EXERCISE MATERIALS ->
■ ■ ■ ■ ■

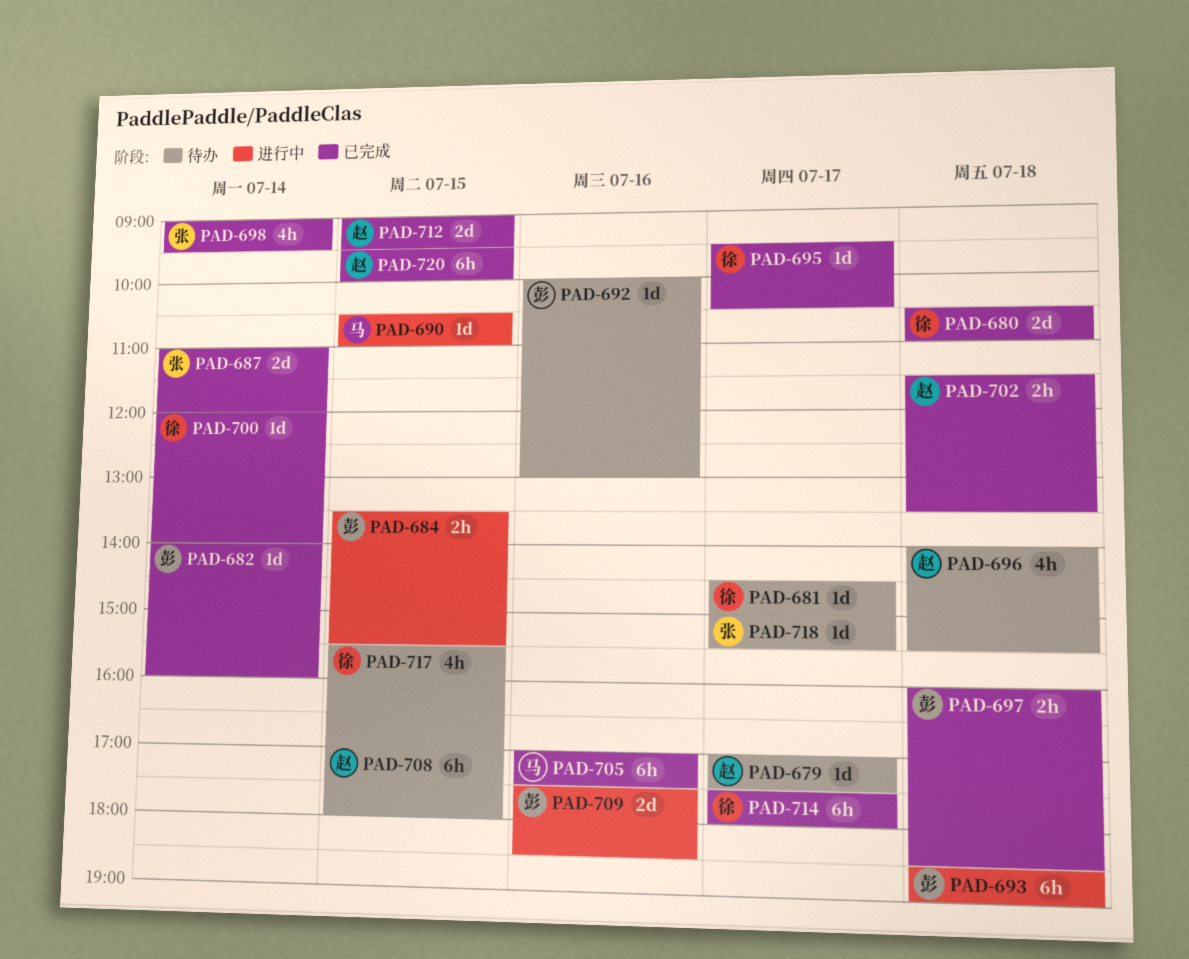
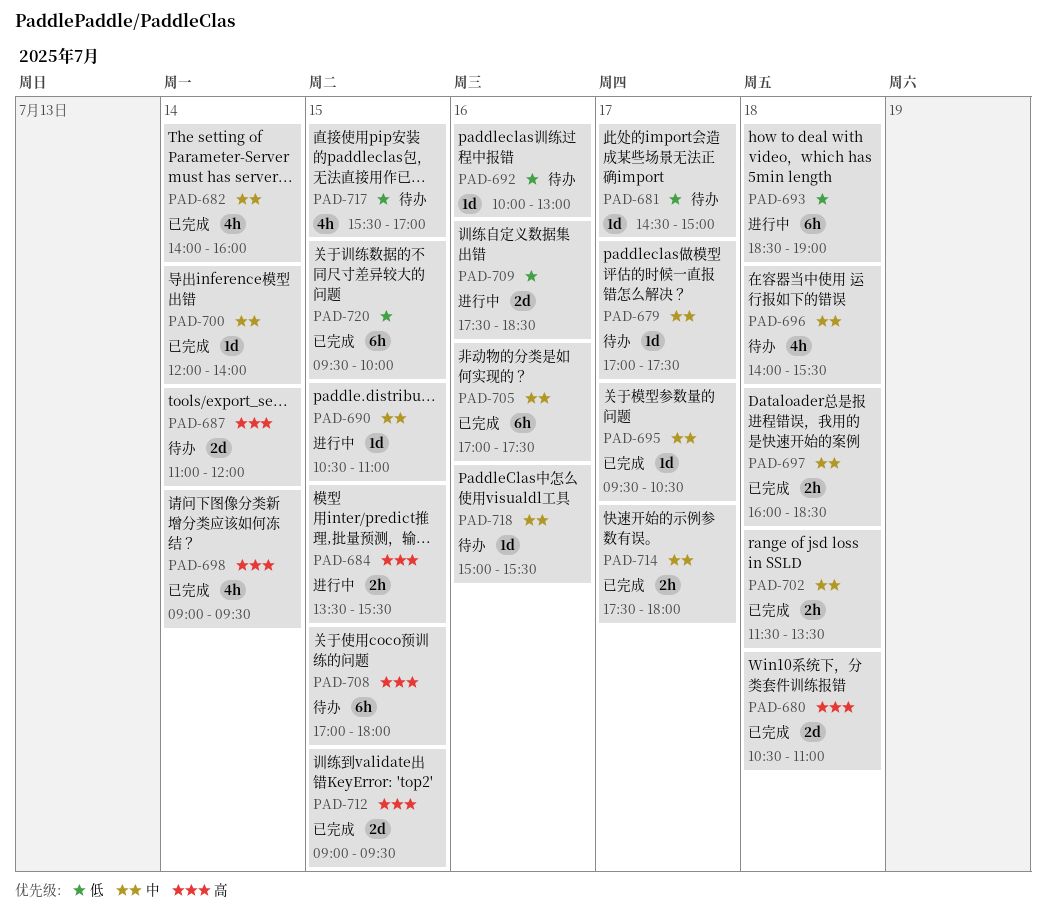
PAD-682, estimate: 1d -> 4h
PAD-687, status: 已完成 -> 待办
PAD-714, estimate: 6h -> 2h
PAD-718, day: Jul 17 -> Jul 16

■ ■ ■ ■ ■

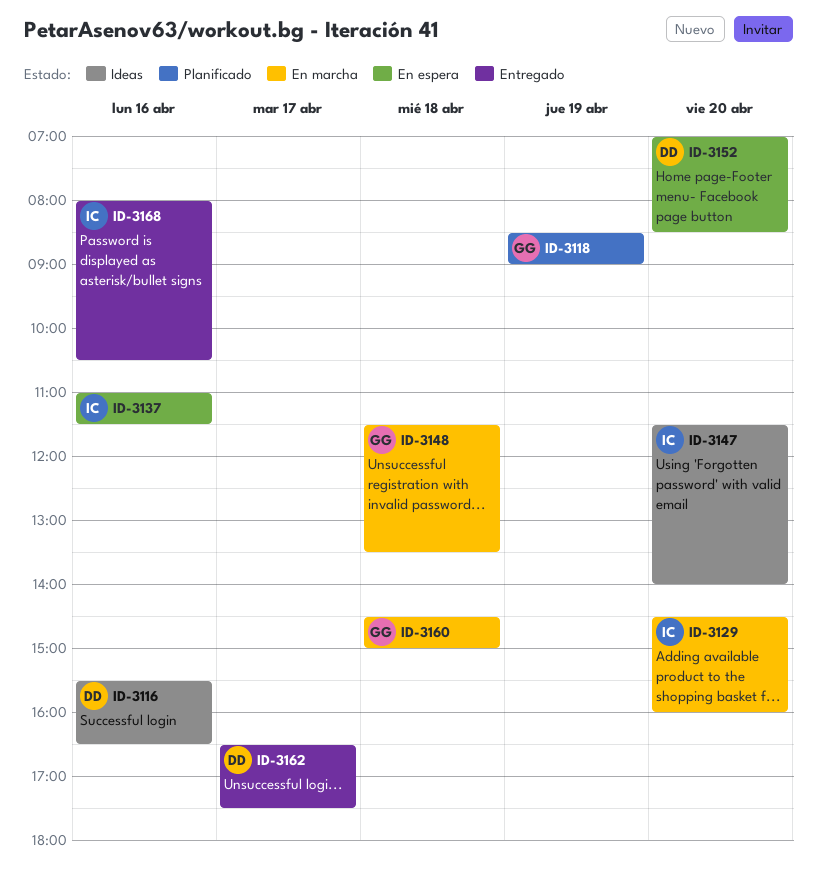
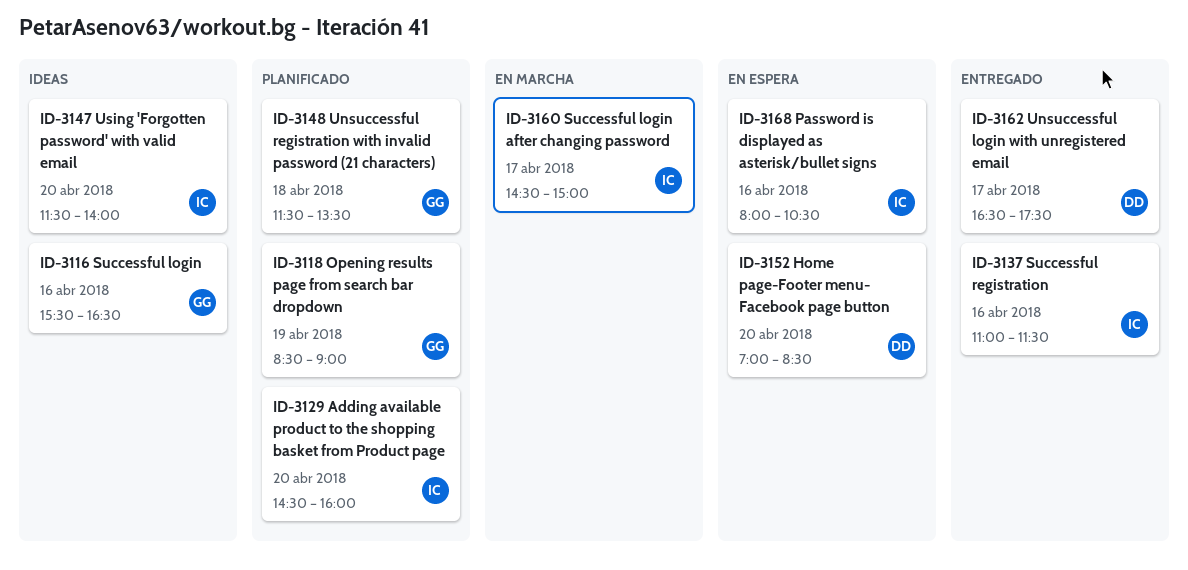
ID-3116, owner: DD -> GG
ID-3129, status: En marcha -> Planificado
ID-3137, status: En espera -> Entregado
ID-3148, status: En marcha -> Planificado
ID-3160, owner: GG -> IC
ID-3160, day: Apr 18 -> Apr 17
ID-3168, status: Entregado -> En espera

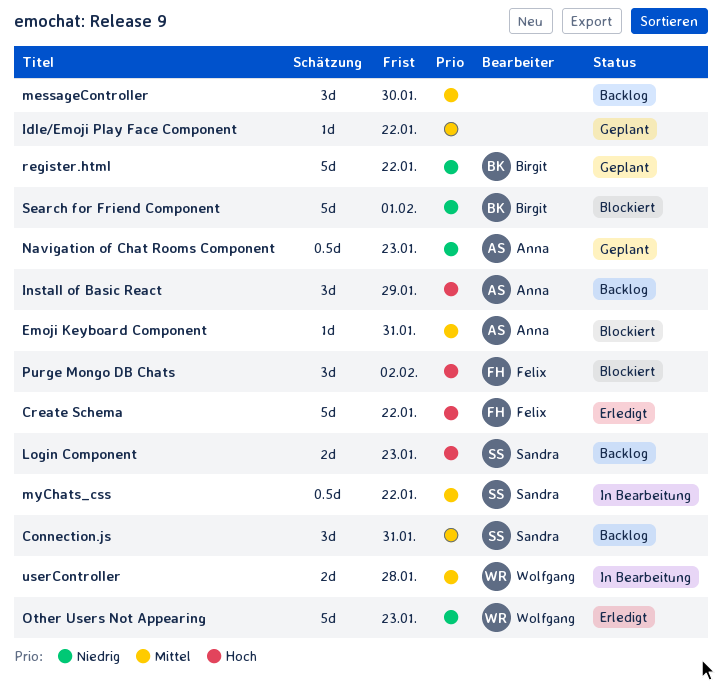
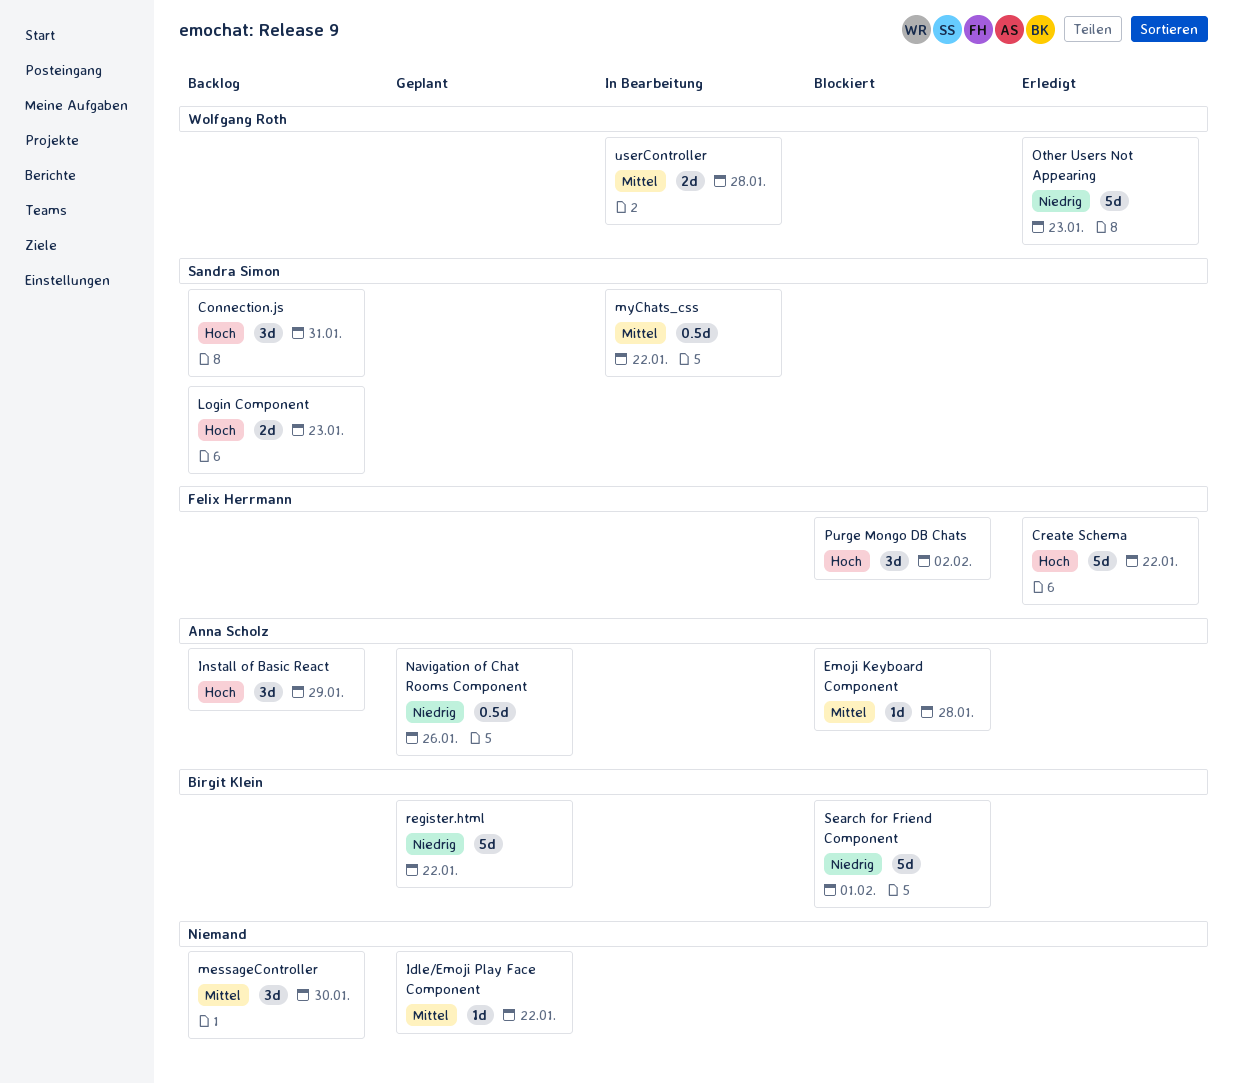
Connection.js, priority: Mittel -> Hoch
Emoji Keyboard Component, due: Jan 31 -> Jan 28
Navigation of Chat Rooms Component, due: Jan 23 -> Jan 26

■ ■ ■ ■ ■

ASSIGNED TASK -> Could you repeat exactly the lines above from the line with "PAD-682, estimate: 1d -> 4h" up to and including the line with "PAD-718, day: Jul 17 -> Jul 16", and only those?

WRITTEN RESPONSE ->
PAD-682, estimate: 1d -> 4h
PAD-687, status: 已完成 -> 待办
PAD-714, estimate: 6h -> 2h
PAD-718, day: Jul 17 -> Jul 16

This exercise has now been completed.